MTA New York City Transit Renames Bus Depot

Earlier today, MTA New YorK City Transit held a ceremony to honor World War II African-American military pilots and support personnel who made up the famed flight-training program at Tuskegee Army Air Field. The honor bestowed was a renaming of the 100th Street Bus Depot to The Tuskegee Airmen Bus Depot. Here is more via the press release I received:

MTA New York City Transit’s 100th Street Bus Depot is being renamed The Tuskegee Airmen Bus Depot today in honor of the World War II African-American military pilots and support personnel who made up the famed flight-training program at Tuskegee Army Air Field. Over the years, twelve former Tuskegee Airmen have been employed in the New York City Transit system, serving New Yorkers and creating an unbreakable link between the two organizations.

Held at the depot, the rededication ceremony was attended by MTA Chairman and CEO Joseph J. Lhota, NYC Transit President Thomas F. Prendergast and Darryl Irick, President of MTA Bus and Senior Vice President NYC Transit’s Department of Buses.
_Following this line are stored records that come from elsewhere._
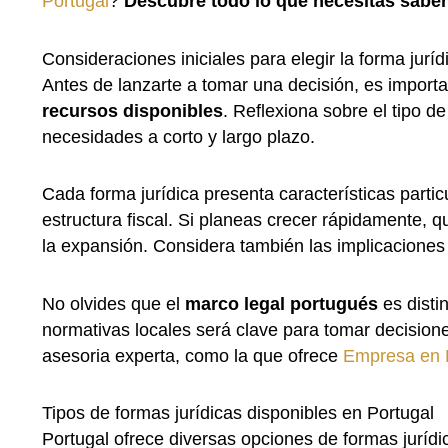
Portugal
?
Descubre todo lo que necesitas saber
Consideraciones iniciales para elegir la forma juríd
Antes de lanzarte a tomar una decisión, es importa
recursos disponibles
. Reflexiona sobre el tipo d
necesidades a corto y largo plazo.
Cada forma jurídica presenta características partic
estructura fiscal. Si planeas crecer rápidamente, q
la expansión. Considera también las implicaciones 
No olvides que el
marco legal portugués
es distin
normativas locales será clave para tomar decisione
asesoria experta, como la que ofrece
Empresa en 
Tipos de formas jurídicas disponibles en Portugal
Portugal ofrece diversas opciones de formas jurídi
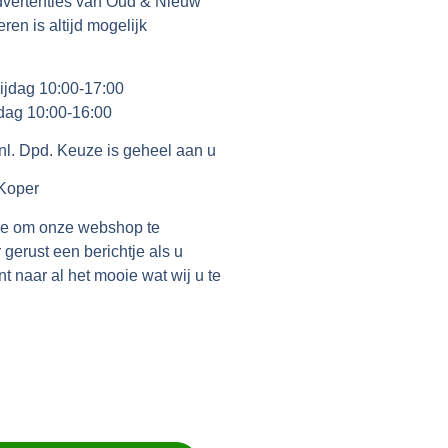
dvertenties van Oud & Nieuw
en is altijd mogelijk
ijdag 10:00-17:00
dag 10:00-16:00
nl. Dpd. Keuze is geheel aan u
 Koper
tie om onze webshop te
gerust een berichtje als u
t naar al het mooie wat wij u te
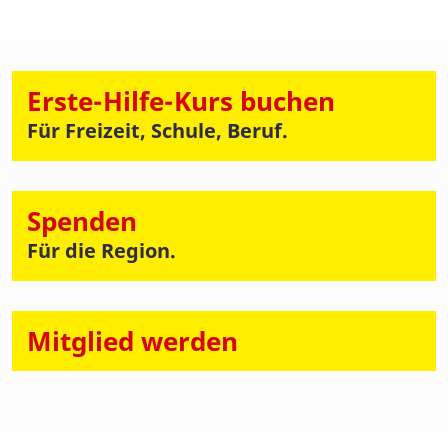
Erste-Hilfe-Kurs buchen
Für Freizeit, Schule, Beruf.
Spenden
Für die Region.
Mitglied werden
Also part of the celebration, were local community leaders and former members of the illustrious 332nd Fighter Group.

The centerpiece of the rededication was a bronze commemorative plaque newly installed in the depot’s entryway. Listing the names of each of the twelve Tuskegee Airmen who became employees of the New York City transit system, the plaque will serve as a living reminder of their bravery and dedication to duty. A logo, bearing an artistic rendering of three Tuskegee Airmen and the red-tail P-40 Mustangs they flew, has been incorporated in the plaque, while depot signage has been installed and decals affixed to each bus assigned to the depot.

“The Tuskegee Airmen overcame so much to become one of the most highly respected fighter groups of the War, thanks to the numerous civil rights organizations that convinced the Army to create this iconic African-American pursuit squadron,” said Chairman Lhota. “These heroes included pilots, navigators, bombardiers, maintenance and support staff. We see a very similar dynamic at the bus depot. Bus Operators, mechanics and other personnel all working together toward one common goal. That is what makes today’s dedication ceremony that much more special.”

“It is with a feeling of great pride that we name this bus depot after a group of true American heroes, men who first served their country valiantly and then served our City in various jobs throughout the transit system,” said NYC Transit President Thomas F. Prendergast. “This dedication of the Tuskegee Airmen Bus Depot points out their history of achievement and sacrifice and we are all honored to have had a number of them working for the transit system.”

The 332nd Fighter Group, or “The Red Tails,” as they were known, had the combined duties of battling both American prejudice at the time and Nazi militarism. The Group maintained an impressive record of protecting American bombers as they pounded enemy targets.

Tuskegee Airmen: Reginald T. Brewster, Victor A. Collymore, Conrad A. DeSandies, Harry R. Dickenson, John R. Freeman, Noel R. Harris, Oscar W. Hawkins, Austin D. McKenzie, Maury M. Reid, Jr., Percy E. Sutton, Victor W. Terrelonge and Fred O. Wilson. There are currently two surviving airmen from this group, Reginald T. Brewster and Noel R. Harris.

“I’m extremely proud to be the leader of the MTA’s bus operations as we establish this historically relevant New York City memorial to authentic American heroes,” said Darryl Irick, President of MTA Bus and Senior Vice President NYC Transit’s Department of Buses. “Honoring these former subway, bus and trolley workers who served as Tuskegee Airman and all Tuskegee Airmen for their valiant service, sacrifice and achievement in the face of adversity reflects the honor that they have brought to all Americans, all New Yorkers and to the dedicated men and women of NYC Transit.”

The depot is a state-of-the-art bus maintenance and storage facility designed to have as little impact as possible on the surrounding community, far less impact, in fact, than the cramped, 108-year-old streetcar barn that it replaced when it was opened in 2003. Taking into account two major community concerns, additional space was provided to allow indoor parking for the entire fleet and additional bus service lanes that eliminate queuing on the street.

The facility consists of four fully enclosed floors and a mezzanine. Each floor is approximately 80,000 square feet and the mezzanine is 29,500 square feet, for a total building area of 349,500 square feet. The depot is currently home to seven bus routes, 130 buses and a total of 460 employees.

This is a fantastic honor which I am sure so many are proud of.